When I came out, many people in my life were surprised by the news. An acquaintance thought I was too feminine to be a lesbian. A boss remarked to my colleague, not knowing I could hear, “I’m glad you told me, because I never would have guessed.”
Everyone I knew seemed conscious of the same stereotypes and clichés about the way a queer woman was meant to look and act. As a teenager, I had developed my understanding of the way queer women presented themselves to the world through a mixture of bad television, musicals and Mardi Gras parades. I noticed that many queer women had and short hair. Part of me wanted to look like them, but I was also scared of being identified as queer. I could pass as straight, and I enjoyed that safety for another decade.
There’s a reason that so many queer narratives are centred around the grand reveal. Heterosexual people aren’t expected to make an announcement about their sexuality. I know quite a few bisexual people in heterosexual relationships, and they certainly don’t feel encouraged to come out as queer. But as soon as you enter a homosexual relationship, you have to add coming out to the task list keeping you awake at night.
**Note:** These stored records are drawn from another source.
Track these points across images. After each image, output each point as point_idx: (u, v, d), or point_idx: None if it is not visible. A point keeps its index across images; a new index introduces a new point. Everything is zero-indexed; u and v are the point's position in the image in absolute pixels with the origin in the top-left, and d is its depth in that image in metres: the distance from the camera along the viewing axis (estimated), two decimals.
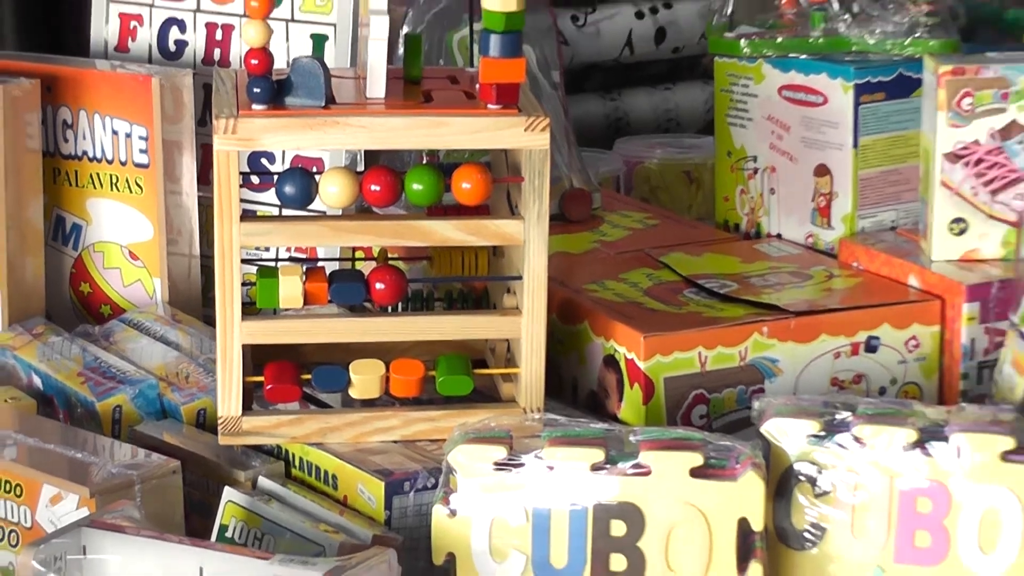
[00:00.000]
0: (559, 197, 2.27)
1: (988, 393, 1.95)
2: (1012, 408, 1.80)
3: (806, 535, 1.71)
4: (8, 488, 1.70)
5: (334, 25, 2.19)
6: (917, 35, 2.20)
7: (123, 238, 2.15)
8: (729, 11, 2.27)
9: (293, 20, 2.22)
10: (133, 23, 2.32)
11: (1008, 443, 1.66)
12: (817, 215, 2.23)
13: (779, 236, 2.29)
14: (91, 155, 2.14)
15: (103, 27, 2.33)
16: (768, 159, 2.28)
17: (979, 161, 2.05)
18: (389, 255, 1.90)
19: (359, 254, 1.92)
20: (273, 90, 1.77)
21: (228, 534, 1.72)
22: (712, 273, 2.11)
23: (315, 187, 1.80)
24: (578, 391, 2.02)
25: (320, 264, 1.91)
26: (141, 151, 2.12)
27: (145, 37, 2.32)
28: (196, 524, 1.75)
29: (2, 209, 2.07)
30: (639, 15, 3.23)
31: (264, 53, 1.76)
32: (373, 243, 1.90)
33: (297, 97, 1.78)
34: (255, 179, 2.05)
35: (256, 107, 1.76)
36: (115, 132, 2.12)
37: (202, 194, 2.08)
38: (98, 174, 2.14)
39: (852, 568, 1.71)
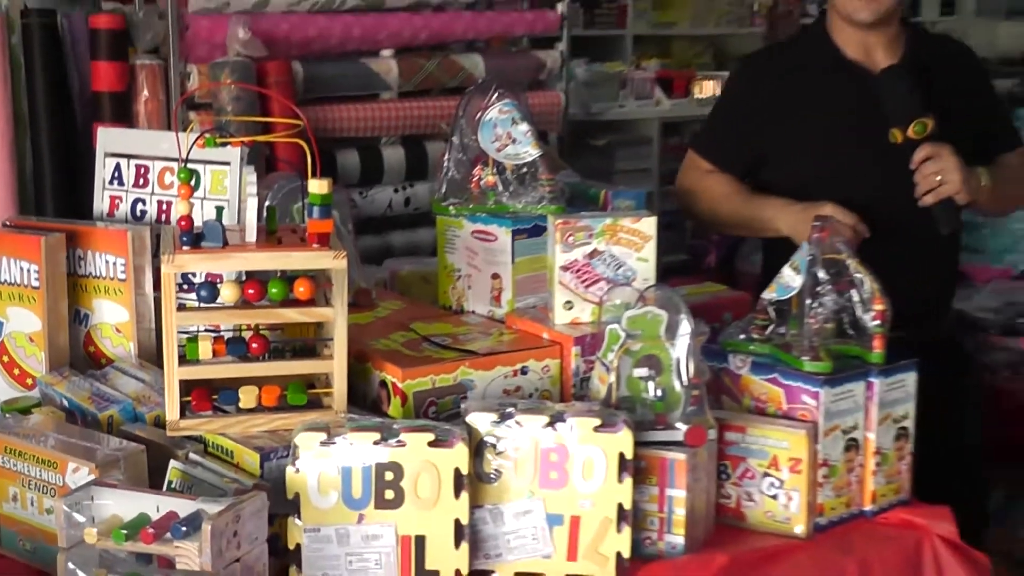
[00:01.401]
0: (353, 293, 2.26)
1: (587, 395, 1.99)
2: (598, 403, 1.88)
3: (491, 475, 1.77)
4: (49, 463, 1.72)
5: (228, 200, 2.21)
6: (544, 203, 2.22)
7: (112, 320, 2.14)
8: (443, 190, 2.29)
9: (205, 199, 2.23)
10: (117, 201, 2.30)
11: (596, 422, 1.74)
12: (493, 300, 2.26)
13: (473, 312, 2.31)
14: (94, 275, 2.13)
15: (101, 203, 2.32)
16: (467, 270, 2.30)
17: (578, 270, 2.10)
18: (260, 327, 1.92)
19: (244, 327, 1.92)
20: (193, 238, 1.81)
21: (173, 487, 1.74)
22: (439, 333, 2.14)
23: (218, 291, 1.84)
24: (366, 401, 2.04)
25: (221, 333, 1.92)
26: (121, 272, 2.11)
27: (124, 209, 2.30)
28: (155, 481, 1.75)
29: (46, 307, 2.05)
30: (395, 191, 3.27)
31: (188, 218, 1.81)
32: (251, 321, 1.90)
33: (207, 242, 1.82)
34: (185, 287, 2.05)
35: (184, 248, 1.80)
36: (107, 261, 2.12)
37: (156, 295, 2.06)
38: (97, 285, 2.13)
39: (516, 492, 1.77)
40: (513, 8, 3.51)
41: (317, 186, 1.81)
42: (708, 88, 5.59)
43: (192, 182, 1.86)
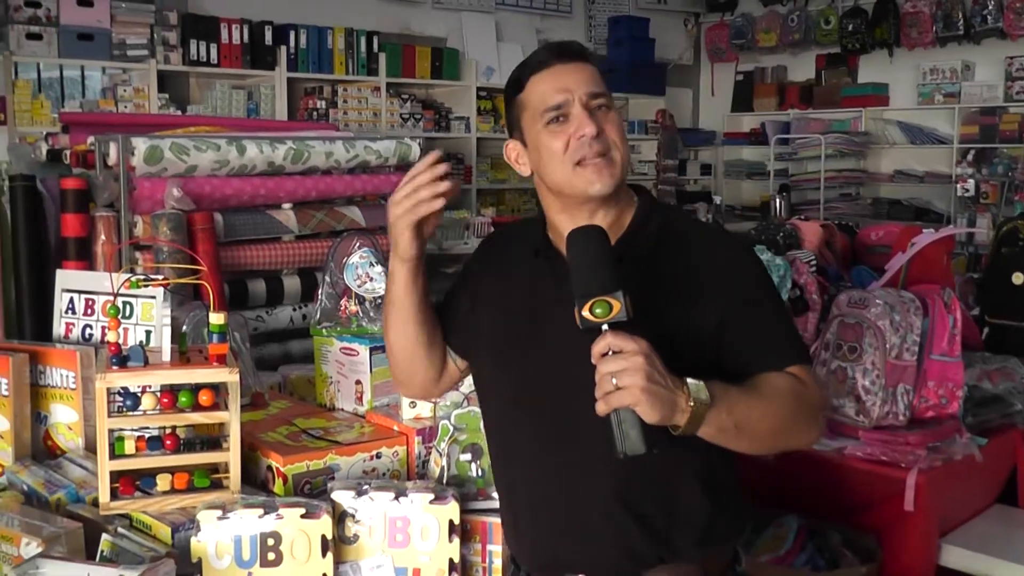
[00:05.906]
0: (250, 396, 2.25)
1: (426, 474, 1.96)
2: (434, 481, 1.88)
3: (351, 538, 1.74)
4: (8, 538, 1.67)
5: (154, 326, 2.13)
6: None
7: (65, 420, 2.06)
8: (318, 316, 2.26)
9: (138, 324, 2.14)
10: (71, 326, 2.23)
11: (431, 496, 1.74)
12: (357, 400, 2.19)
13: (342, 409, 2.24)
14: (51, 384, 2.06)
15: (58, 328, 2.24)
16: (337, 377, 2.25)
17: None
18: (174, 427, 1.86)
19: (163, 427, 1.85)
20: (121, 359, 1.78)
21: (105, 555, 1.69)
22: (314, 427, 2.09)
23: (140, 400, 1.80)
24: (257, 481, 1.97)
25: (144, 432, 1.85)
26: (72, 382, 2.03)
27: (76, 332, 2.22)
28: (92, 550, 1.70)
29: (13, 410, 1.98)
30: (294, 310, 3.14)
31: (116, 344, 1.80)
32: (165, 423, 1.84)
33: (132, 362, 1.79)
34: (118, 395, 1.99)
35: (114, 368, 1.77)
36: (61, 375, 2.04)
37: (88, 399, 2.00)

I now think of coming out as clarifying or correcting, rather than making an announcement. From birth, our society makes assumptions about sexuality based on gender. Coming out is an inherently awkward process, since it contradicts people’s assumptions.
Once I had been out for a while, people started making different assumptions. My partner and I were described as a “femme” couple or as “lipstick lesbians”.
We fit this description for a while, until it stopped being appropriate for me. While my partner feels comfortable having long hair, and likes to wear a dress or skirt, I realised that I had never considered my reasons for appearing the way I did. My physical appearance was largely based around following society’s rules without questioning them. Why hadn’t I ever cut my hair short? Why did I think it was unacceptable to turn up to a formal occasion not looking femme?
Last year, a man who was flirting with me told me that he thought that tattoos on women are very unattractive, and that he felt the same way about women with shaved heads. Or, as he put it, “rough women”. I knew what he meant. He comes from the same Soviet background that I do. There’s a long history of Russian prison tattoos. He wasn’t referring to criminals, but rather to women that didn’t aspire to traditional notions of feminine beauty. And those that did whatever they wanted, rather than being demure and submissive.
This pissed me off, but it also reminded me why I wanted a tattoo in the first place. For many people, tattoos have spiritual, religious and cultural significance, and are often considered a rite of passage. They can also be a sign of grief and loss. For others, they are about the art, and the way it captures a sense of self. For me, it was a way of exploring my identity at a very difficult time in my life.
In the past, I had put off getting a tattoo due to fear of the pain and of the permanence. But 2015 was a tumultuous year for me, with considerable loss, pain and change. It made me clearer about things that I wanted. I had known for a while that if I was to get a tattoo, it would be a quote by Audre Lorde.
Once I decided to get the tattoo, I wanted it immediately. Funnily enough, I agonised more over shaving my hair, despite its impermanence. I had been cutting it shorter and shorter for the last few years, and had discussed shaving it, but whenever my hairdresser got excited and started getting artistic with my scalp, I balked. I knew it would make it a lot harder to pass as straight, which was a safety mechanism I still relied on at times.
I told a friend that I was thinking of shaving my hair, and she said to be prepared for men to stop looking at me. “That’s fine,” I replied.
I got my tattoo in September, and, a month later, I went to a barber and shaved the sides of my hair. When I think about why I suddenly chose to do both, I remember that I was struggling at the time. Rather than expressing a part of my identity, it actually helped me sort out a sense of self.
For the first time in my life, I was able to evaluate my sexuality and my gender identity from scratch, without anyone else’s expectations or assumptions in the way. I felt strong, decisive and empowered.
Not long after I made these two physical changes, I read Quinn Eades’ book, all the beginnings: a queer autobiography of the body. His writing on genderqueer bodies and tattoos is evocative and moving. Eades refers to the histories of deviance and the outsider status that tattoos signify, and writes, “This body becoming-ink is love, and art, and song; it is the telling of a story, not the story told.” And these words imprinted themselves on me, just as powerfully as physical ink.